Ça vaut le coup, car – pour être franc – ça paie. Elle ne dira pas ce qu’elle a fait en influençant l’année dernière. «Mais pour le dire ainsi, j’ai reçu 1 500 £ par mois lorsque j’étais membre du personnel de cabine et je peux l’obtenir pour deux ou trois articles sur un produit.» Elle vient également d’acheter sa première maison, qui raconte sa propre histoire.

Bien sûr, Amy tient à souligner que le revitalisant capillaire et le chewing-gum ne sont que l'une de ses compétences. Son réseautage lui a ouvert des portes dans le monde du théâtre musical, là où se trouvent ses vraies ambitions. Après un passage sur Loose Women, elle a décroché un concert produisant un spectacle de théâtre, avec Shane Richie. «Je ne nie pas que Love Island m’a mis dans la pièce, mais après cela, j’ai dû travailler moi-même dans la pièce.»

Elle est également encore jeune et dans une nouvelle industrie qui ne fait pas de prisonniers. L'entendre parler de ses expériences de télé-réalité est assez choquant. À sa sortie de Love Island, elle a été trollée sans pitié sur les réseaux sociaux et a eu ce qui ressemble à une panne.

À cette époque, l'ancienne présentatrice de Love Island Caroline Flack – qui l'avait soutenue pendant son passage dans la série – s'est suicidée, laissant tous ceux impliqués dans le programme sous le choc.

Certains pourraient penser que son séjour à Love Island n’a pas été un triomphe. Elle en a dépensé une grande partie en larmes et est sortie tôt, après avoir été larguée par son compatriote Curtis Pritchard, alors qu'elle s'était récemment associée à un partenariat payant avec Extra chewing-gum, qui offrait des bagages de luxe lors d'un concours.

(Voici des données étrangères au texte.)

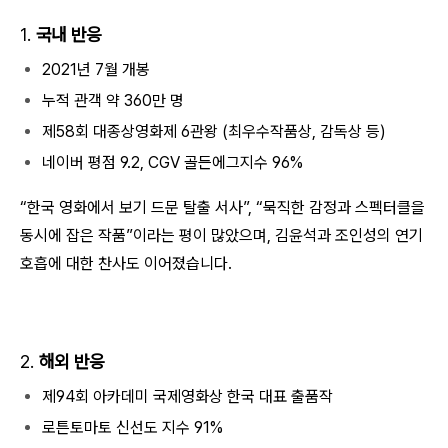
1.
국내 반응
2021년 7월 개봉
누적 관객 약 360만 명
제58회 대종상영화제 6관왕 (최우수작품상, 감독상 등)
네이버 평점 9.2, CGV 골든에그지수 96%
“한국 영화에서 보기 드문 탈출 서사”, “묵직한 감정과 스펙터클을
동시에 잡은 작품”이라는 평이 많았으며, 김윤석과 조인성의 연기
호흡에 대한 찬사도 이어졌습니다.
2.
해외 반응
제94회 아카데미 국제영화상 한국 대표 출품작
로튼토마토 신선도 지수 91%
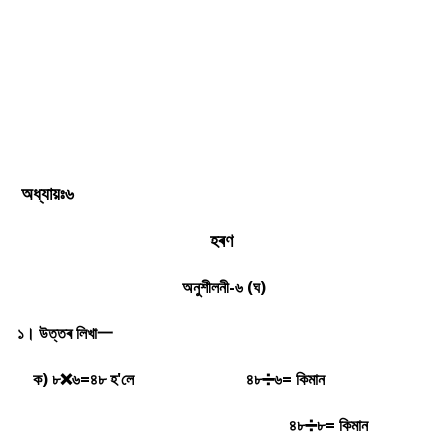
অধ্যায়ঃ৬
হৰণ
অনুশীলনী-৬ (ঘ)
১। উত্তৰ লিখা一
ক) ৮
❌
৬=৪৮ হ'লে
৪৮➗৬= কিমান
৪৮➗৮= কিমান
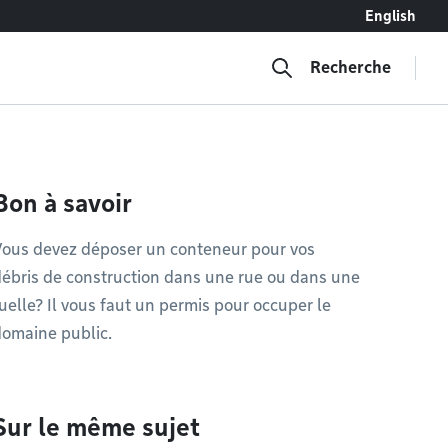
English
Recherche
Bon à savoir
Vous devez déposer un conteneur pour vos
ébris de construction dans une rue ou dans une
uelle? Il vous faut un permis pour occuper le
omaine public.
Sur le même sujet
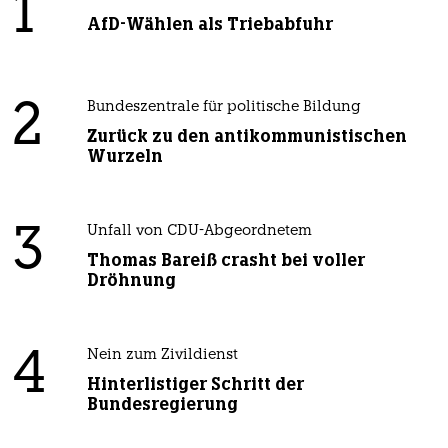
1
AfD-Wählen als Triebabfuhr
2
Bundeszentrale für politische Bildung
Zurück zu den antikommunistischen
Wurzeln
3
Unfall von CDU-Abgeordnetem
Thomas Bareiß crasht bei voller
Dröhnung
4
Nein zum Zivildienst
Hinterlistiger Schritt der
Bundesregierung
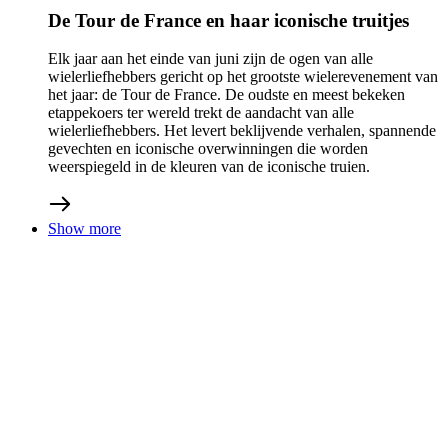
06/05/2025
Purple Glow: nieuwe kunstcollectie van
PosterLad
eshop
nieuws
We hebben weer een mooie samenwerking die kleur,
levendigheid en energie toevoegt aan onze kleding. Bij deze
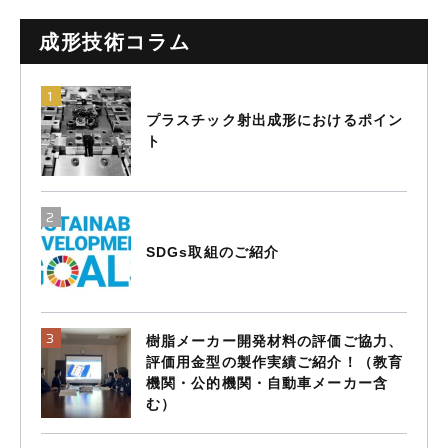
成形技術コラム
プラスチック射出成形におけるポイン
ト
SDGs取組のご紹介
樹脂メーカー開発材料の評価ご協力、
評価用金型の製作実績ご紹介！（教育
機関・公的機関・自動車メーカー含
む）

Certains pourraient penser que son séjour à Love Island n’a pas été un triomphe. Elle en a dépensé une grande partie en larmes et est sortie tôt, après avoir été larguée par son compatriote Curtis Pritchard, alors qu'elle s'était récemment associée à un partenariat payant avec Extra chewing-gum, qui offrait des bagages de luxe lors d'un concours.

«Je suis descendu de la falaise», reconnaît-elle. «J’ai eu mes propres problèmes, puis nous avons perdu Caroline. C'était trop.'

Il lui a fallu huit mois de thérapie pour vaincre ses sentiments d'insuffisance. «Tous mes problèmes concernaient le fait de me sentir moche, de ne pas être assez bien, de me sentir jugé.»

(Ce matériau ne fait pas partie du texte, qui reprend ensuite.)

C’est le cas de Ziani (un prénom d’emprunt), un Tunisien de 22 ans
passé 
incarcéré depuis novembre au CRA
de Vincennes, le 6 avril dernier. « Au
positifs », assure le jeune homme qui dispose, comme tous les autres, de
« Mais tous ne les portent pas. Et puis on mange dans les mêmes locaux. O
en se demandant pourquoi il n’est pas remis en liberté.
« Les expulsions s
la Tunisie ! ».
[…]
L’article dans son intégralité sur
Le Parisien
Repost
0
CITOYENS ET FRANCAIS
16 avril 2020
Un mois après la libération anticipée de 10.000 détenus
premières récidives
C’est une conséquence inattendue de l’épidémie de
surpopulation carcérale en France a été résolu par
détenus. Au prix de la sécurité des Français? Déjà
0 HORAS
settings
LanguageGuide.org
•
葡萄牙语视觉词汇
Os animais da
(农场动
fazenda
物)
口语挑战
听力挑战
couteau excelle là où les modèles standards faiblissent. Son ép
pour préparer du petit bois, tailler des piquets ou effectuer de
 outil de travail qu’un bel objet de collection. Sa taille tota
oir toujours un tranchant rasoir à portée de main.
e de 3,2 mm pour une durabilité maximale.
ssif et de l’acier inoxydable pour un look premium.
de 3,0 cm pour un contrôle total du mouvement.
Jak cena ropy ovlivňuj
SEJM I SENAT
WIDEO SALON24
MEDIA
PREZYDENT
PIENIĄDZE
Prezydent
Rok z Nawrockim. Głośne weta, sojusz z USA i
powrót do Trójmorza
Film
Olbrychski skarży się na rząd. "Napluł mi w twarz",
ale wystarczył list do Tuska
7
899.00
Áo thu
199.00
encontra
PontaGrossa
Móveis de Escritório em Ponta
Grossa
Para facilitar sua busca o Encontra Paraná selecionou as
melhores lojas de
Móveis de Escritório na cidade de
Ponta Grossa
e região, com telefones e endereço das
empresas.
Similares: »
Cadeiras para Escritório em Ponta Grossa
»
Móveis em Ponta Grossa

Son thérapeute a-t-il suggéré de quitter les réseaux sociaux? Non. Comment le pourrait-elle? C’est mon monde maintenant. »

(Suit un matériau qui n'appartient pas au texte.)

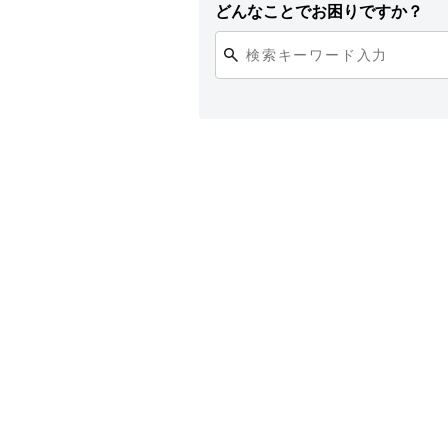
どんなことでお困りですか？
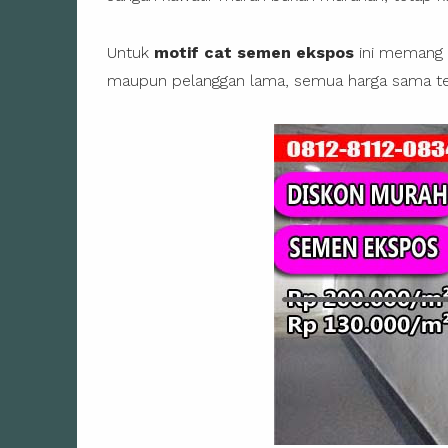
Untuk
motif cat semen ekspos
ini memang s
maupun pelanggan lama, semua harga sama tet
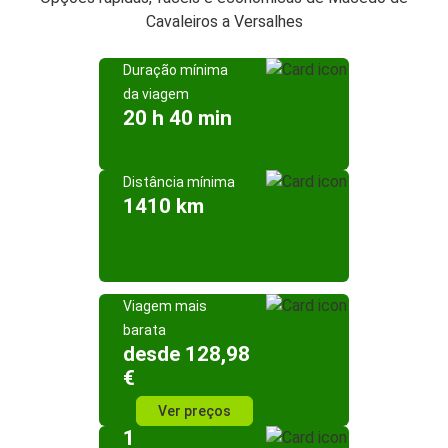
Cavaleiros a Versalhes
Duração mínima
da viagem
20 h 40 min
Distância mínima
1410 km
Viagem mais
barata
desde 128,98
€
Ver preços
1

Pour ceux d’entre nous qui ont plus de 35 ans, c’est un monde déroutant, mais elle dit qu’elle a fait une percée ces derniers mois. Sa mère est maintenant à bord de toute l'entreprise d'influence. «Elle comprend complètement maintenant. Parfois, elle ouvre mon courrier et si je vais publier quelque chose sur un produit, elle m'arrêtera en me disant: «Cela ne vaut pas la peine. Il faut viser plus grand ». Elle comprend que c’est un vrai travail maintenant. »

Il en va de même pour toute une génération, et c’est peut-être la partie la plus inquiétante de toutes. Parce que, comme Amy le reconnaît elle-même, pour chaque aspirant influenceur qui le fera, il y en aura des milliers destinés à la déception.